I stopped at home to get us some snacks about 2:30. Try as I might, I could not get Steve to pick up his head and look around, or see Jada barking at the gate. He lifted his head barely as I fed him some sugar free pudding, some cheese, and as much water as I could get him to drink with his head down. [There would be a hot lunch awaiting him back at Raincross].He showed no reaction to being at our home of 24 years. I made the choice not to be melancholy or dramatic, but to keep smiling and chatting as we made our way back to Raincross. This was not easy, but is anything we do to serve others and God easy?

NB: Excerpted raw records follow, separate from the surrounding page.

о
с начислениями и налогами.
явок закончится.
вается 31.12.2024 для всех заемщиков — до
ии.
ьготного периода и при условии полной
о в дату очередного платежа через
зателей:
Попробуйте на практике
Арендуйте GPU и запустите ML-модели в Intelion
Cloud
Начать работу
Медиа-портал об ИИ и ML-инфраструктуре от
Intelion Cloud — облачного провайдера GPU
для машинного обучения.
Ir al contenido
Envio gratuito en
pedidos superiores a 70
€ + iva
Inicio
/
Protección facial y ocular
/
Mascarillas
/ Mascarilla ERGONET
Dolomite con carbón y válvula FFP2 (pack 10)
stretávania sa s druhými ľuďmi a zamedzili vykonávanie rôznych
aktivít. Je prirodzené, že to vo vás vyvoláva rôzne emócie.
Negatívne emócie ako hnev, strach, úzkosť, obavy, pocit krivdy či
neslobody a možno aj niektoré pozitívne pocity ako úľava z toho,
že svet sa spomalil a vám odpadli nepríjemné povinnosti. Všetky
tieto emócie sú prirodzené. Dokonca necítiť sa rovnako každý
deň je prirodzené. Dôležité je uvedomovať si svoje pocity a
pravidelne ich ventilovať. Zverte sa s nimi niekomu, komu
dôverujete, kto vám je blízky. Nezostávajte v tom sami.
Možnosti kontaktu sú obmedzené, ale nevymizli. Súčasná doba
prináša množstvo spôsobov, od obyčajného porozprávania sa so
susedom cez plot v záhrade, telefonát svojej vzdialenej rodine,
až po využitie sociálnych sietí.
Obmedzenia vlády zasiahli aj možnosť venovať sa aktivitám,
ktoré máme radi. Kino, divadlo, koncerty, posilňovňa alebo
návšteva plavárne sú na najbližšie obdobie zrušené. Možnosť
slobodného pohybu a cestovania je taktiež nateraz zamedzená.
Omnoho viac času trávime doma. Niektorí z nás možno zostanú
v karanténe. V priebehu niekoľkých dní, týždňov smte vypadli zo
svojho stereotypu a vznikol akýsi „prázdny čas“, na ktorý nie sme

Only God knows what is happening in Steve's brain. And only God knows how this tragic turn of events will fit into His eternal plan. From a week of agitation and accidents, to a day of lethargy and back to agitation today, is indeed a study in contrasts. But the puzzle named Steve is not puzzling to Jesus at all! He loves Steve and understands him thoroughly, comforts and keeps him safe and unhurt every day. Jesus eases my hurt and pain also, for which I thank Him, along with His provision of income, support and courage--it's all Him! And though it's hard at times, believer, when you are in an ongoing trial, we must look to eternity. Listen to Hebrews 13:14-16, NLT:

For this world is not our permanent home; we are loooking forward to a home yet to come. Therefore, let us offer through Jesus a continual sacrifice of praise to God, proclaiming our allegiance to His name.  And don't forget to do good and to share with those in need. These are the sacrifices that please God. 

No matter what we face, or where we are called to walk in this life, let us determine that we will please God! 

1 comment:

  1. Yes, He needs to get the glory always. If it's all about me, and what I do for Him, this doesn't matter. How can I step aside with integrity and let Him have the glory.

    I love how you had devotions with Steve at home. God's Word will not return void.